One effect of this has been to improve the corporation tax position of higher-priced cars acquired on leases after April this year, particularly if rated at or below 160g per km.
Cheaper to acquire
Similarly, cars in this emissions band that cost £12,000 or more have become cheaper to acquire on contract hire. According to Mark Sinclair, director at Alphabet, the Lease Rental Restriction has also made leasing more attractive and it makes sense for employers to consider carefully whether purchasing – either outright or through contract purchasing – is still the most cost-effective approach for them.
With an increasing number of low-emission executive cars available, it makes sense to be more proactive in the composition of a fleet, possibly introducing a cap on higher-emission models, either for the whole fleet or for everyone except the most senior executives, says Sinclair.
“If employers are focusing on cars where they can claim the 100% writing-down allowance, for example, and after three years replace them with similar cars, they are, over time, going to be deferring quite a large amount of tax,” he says. “The sort of finance they could be freeing up to be used elsewhere in the business could be quite valuable.”
But Chris Chandler, a senior consultant at Lex Momentum, says the reality for many firms is they may not be able to effect tax savings that quickly.

Stored data entries:
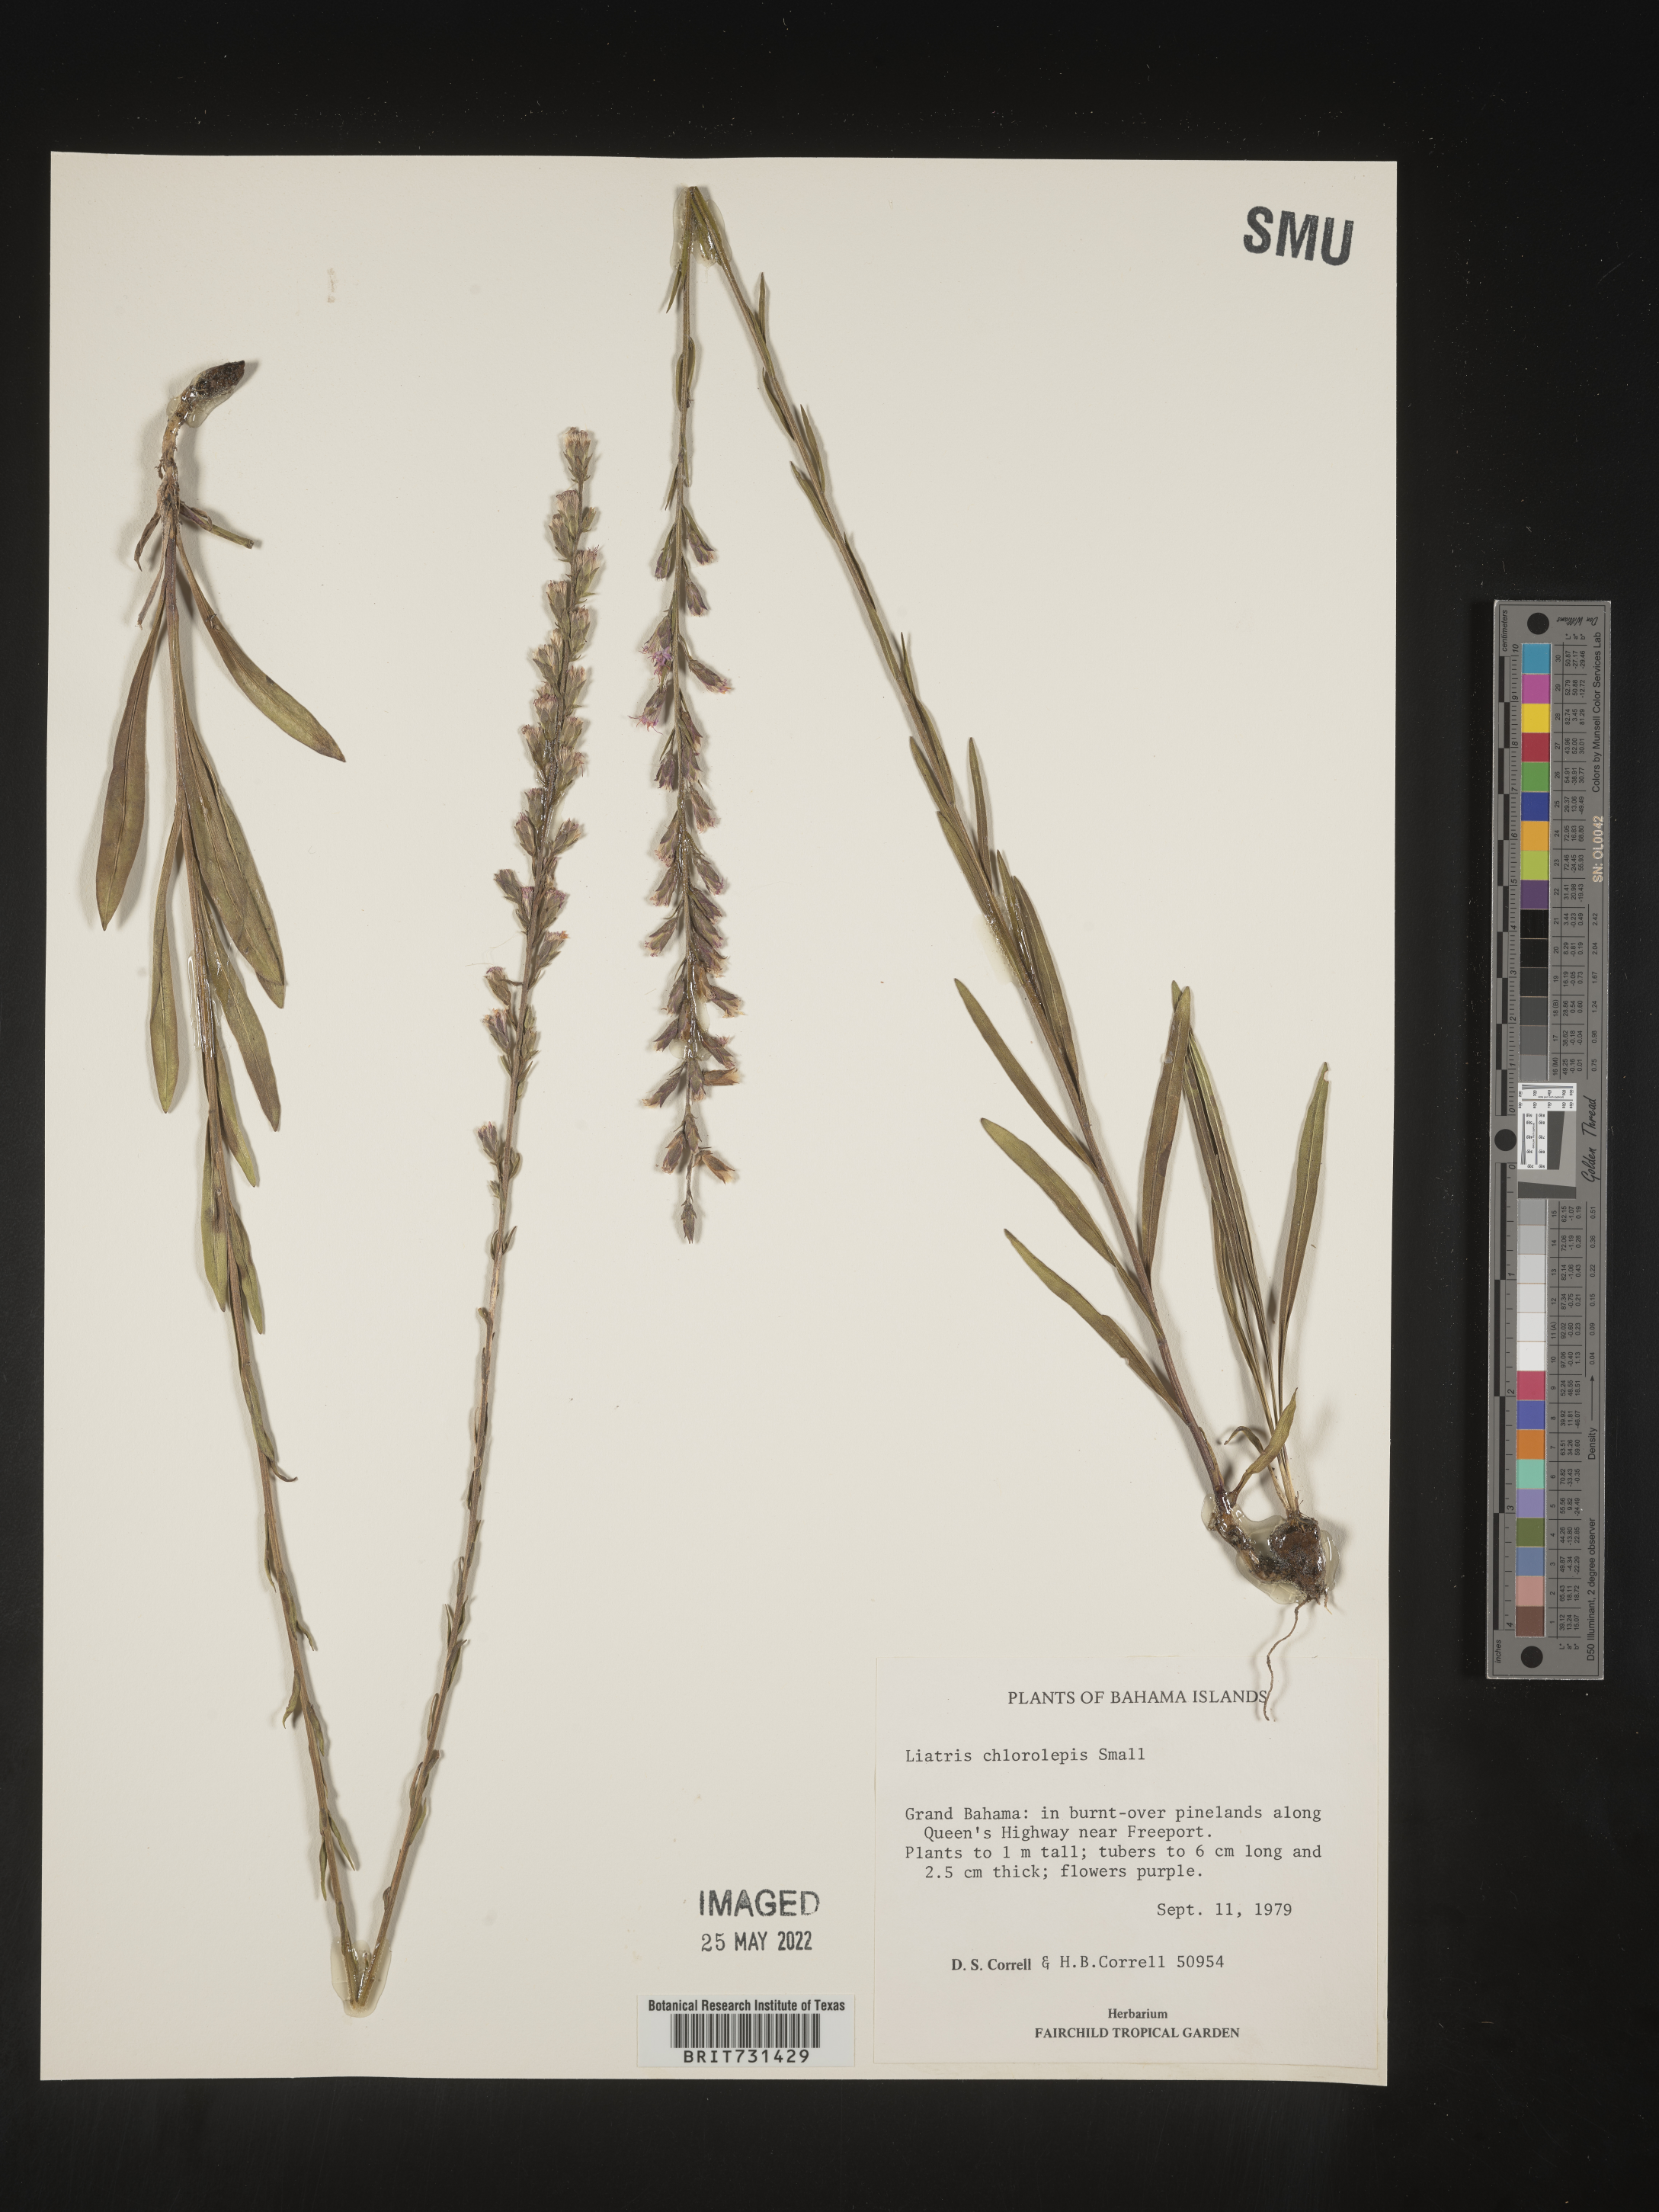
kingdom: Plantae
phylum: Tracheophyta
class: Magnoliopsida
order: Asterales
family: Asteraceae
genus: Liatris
--
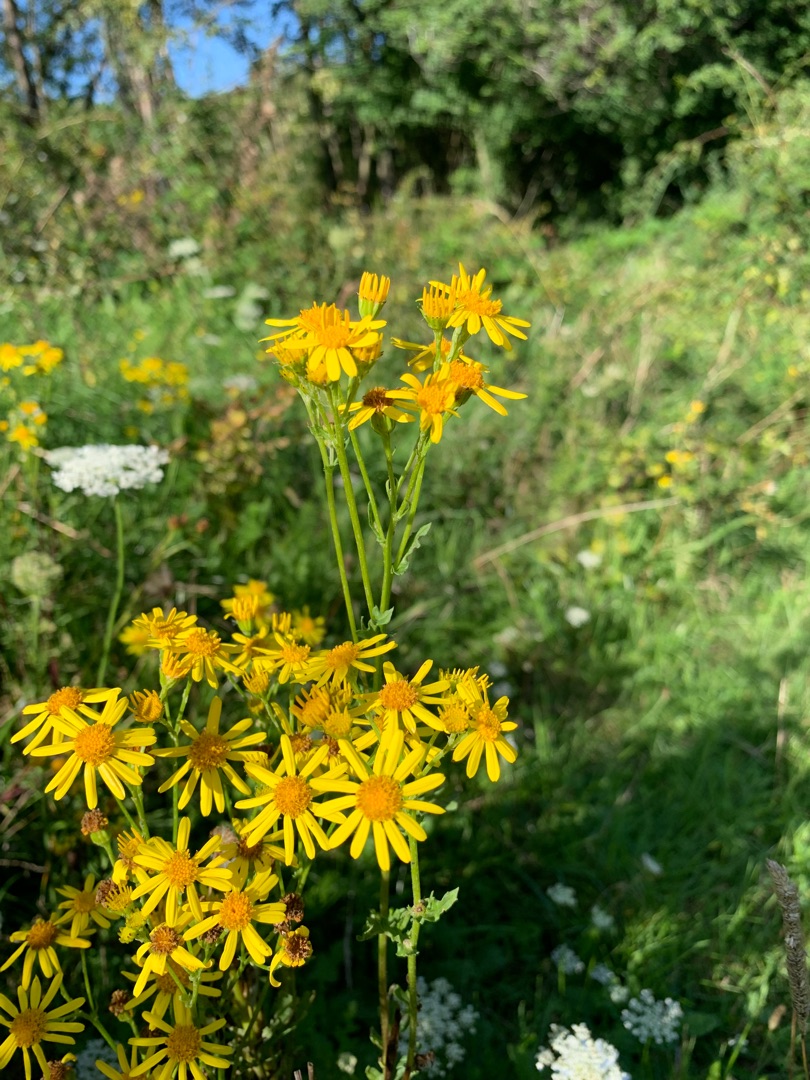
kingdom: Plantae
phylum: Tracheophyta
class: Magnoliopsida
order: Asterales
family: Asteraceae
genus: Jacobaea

**Exercise instructions**
**1)** Condense the paragraph of the company car leasing text that begins "With an increasing number of low-emission executive cars available" into one shorter sentence, keeping its main facts.
**2)** Extend the company car leasing text beyond its final sentence.

**Outputs for the tasks**
**1)** With more low-emission executive cars on offer, Sinclair says employers should shape their fleets more proactively, possibly capping higher-emission models for the whole fleet or for everyone except the most senior executives.

**2)**
“At the moment, a lot of clients are asking us to find cost savings,” he says. “Many fleets are locked into a car replacement cycle, so if they are running on a four-year replacement cycle, it is going to take some time for cost savings to filter through. But tightening up on fuel and how they monitor fuel can lead to savings straight away.”
If an organisation reimburses an employee at HM Revenue and Customs’ Authorised Mileage Allowance Payment (Amap) rate, for example, the fact the vehicle is lower CO2-emitting is less of an advantage because the rate is based on engine size and fuel type, says Chandler.
So it may make sense to look at the payback from investing in a mileage capture scheme and/or fuel card to ensure they pay only for the actual mileage the employee does and the actual price of their fuel.
Ben Creswick, new business manager at Zenith Provecta, says employers are also showing more interest in salary sacrifice-based car schemes.
“A well-structured scheme should not cost the employer anything, because the sacrificed amount will cover the post-tax, discounted whole-life cost of the car, excluding fuel,” he adds.
“The employer may even make national insurance contribution (NIC) savings on the salary not paid. But there can be financial risk exposure through resignation, redundancy, maternity leave, and so on, which must be understood, budgeted for and offset.”
But Colin Thornton, sales director at Lloyds TSB Autolease, says employers should not think of such schemes as a panacea. “Salary sacrifice schemes can have a useful part to play for those people who have traditionally taken cash,” he says. “The company still sponsors the scheme and is able to appeal to the cash takers in a more tax-efficient way, but the cost of running a scheme can eat into the savings.
“These schemes do have some relevance to large organisations with large workforces where the volume of business can be guaranteed. But the devil is always in the detail. There normally has to be a blended solution, with a conventional scheme running alongside the salary sacrifice scheme.”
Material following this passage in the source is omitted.